Thursday, November 27, 2008
Happy Thanksgiving 2008!
Wednesday, November 26, 2008
Using Perl for Mass In Place Editing
Have you ever wanted to update some text in a bunch of files all at once without a hassle? I had reason to do this recently and turned to Perl for my solution. Once I found the implementation quirks, it turned out to be quite easy. This functionality is pretty well documented, but not for Windows. There are some gotchas trying to do it there. What follows is what I found to work.
I had a set of files that were database queries for a particular milestone in our product release. Let's call it M1. I needed to update them all for a different milestone that we'll call M2. Each file was an XML version of a query so text parsing seemed like the logical course of action.

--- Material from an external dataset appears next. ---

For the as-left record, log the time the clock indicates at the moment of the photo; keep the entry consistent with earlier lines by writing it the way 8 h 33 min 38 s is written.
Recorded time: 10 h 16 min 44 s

Perl is good at text processing so I went that route. First off I had to install Perl.
Perl is capable of accepting a single line of code at the command prompt so there is no reason to actually author a perl script. The command for this is -e (execute?). To change something inline, you can use the -i (in place) command. The command looks something like this:
perl -pi.bak -e "s/M1/M2/g" file.txt
The -i.bak means to rename the original files with the .bak extention. In theory -i alone will delete the originals but ActivePerl wouldn't accept this.

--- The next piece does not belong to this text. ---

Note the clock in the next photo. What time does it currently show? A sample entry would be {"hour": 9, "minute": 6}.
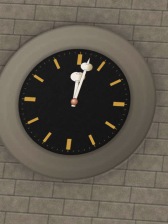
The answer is {"hour": 12, "minute": 2}
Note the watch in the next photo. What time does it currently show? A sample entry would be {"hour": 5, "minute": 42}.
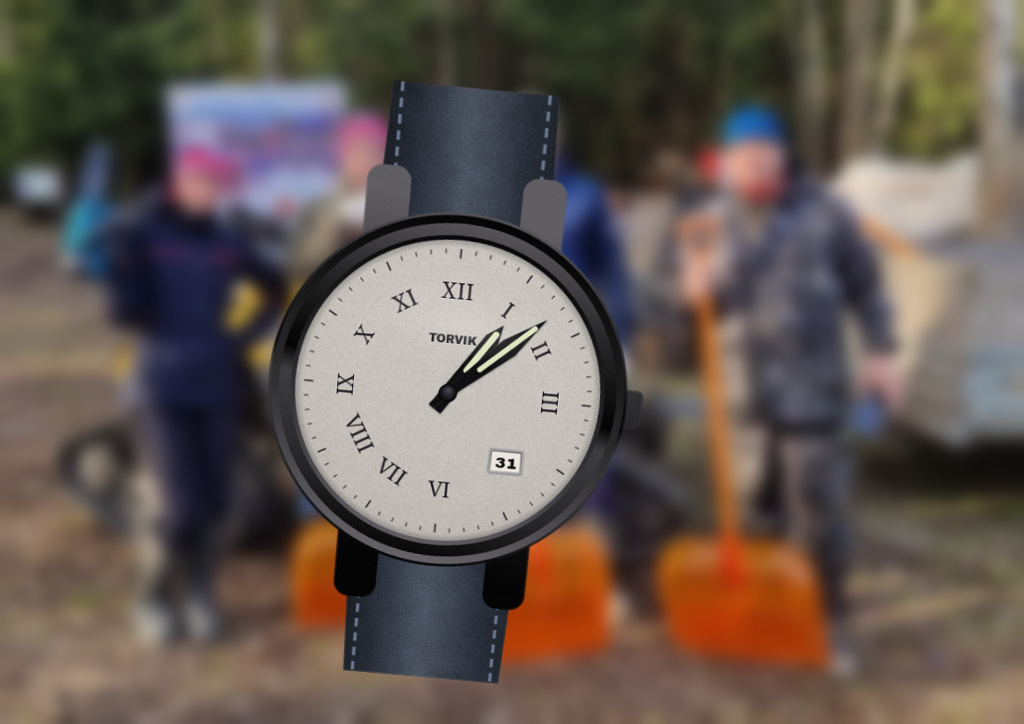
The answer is {"hour": 1, "minute": 8}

The -p tells perl to run the command over every line of standard input (i.e. over every line of the file).
The "s/M1/M2/g" command is a regular expression telling it to substitute M2 for M1 globally. It could be any regular expression. Note that most examples of this online use only single quotes ( ' ), but this doesn't work on Windows. One hint: If the command fails, try adding -w to the command line to generate warnings.
The above command will change all instances of M1 to M2 in file.txt. What I wanted to do was to replace it in every file. Simple, I'll just change file.txt to *.*. Sorry, no dice. ActivePerl doesn't accept this nor does it accept *. Time for some more command-line action. There is a for command that can be utilized at the cmd prompt which fits the bill. Use it like so:
for %i in (*.txt) do perl -pi.bak -e "s/M1/M2/g" "%i"
This command will iterate over all the files (*.txt) and execute the command following the do. You have to quote the trailing %i because filenames might contain spaces.
There you go, quick and dirty text replacement from the command line. Note that perl regular expressions are capable of much more than simple search and replace. You can use this technique to accomplish anything they can.
Is there an even simpler way to do this? There probably is. If so, please let me know in the comments.
12/4/08 - Updated with -p thanks to Maurits.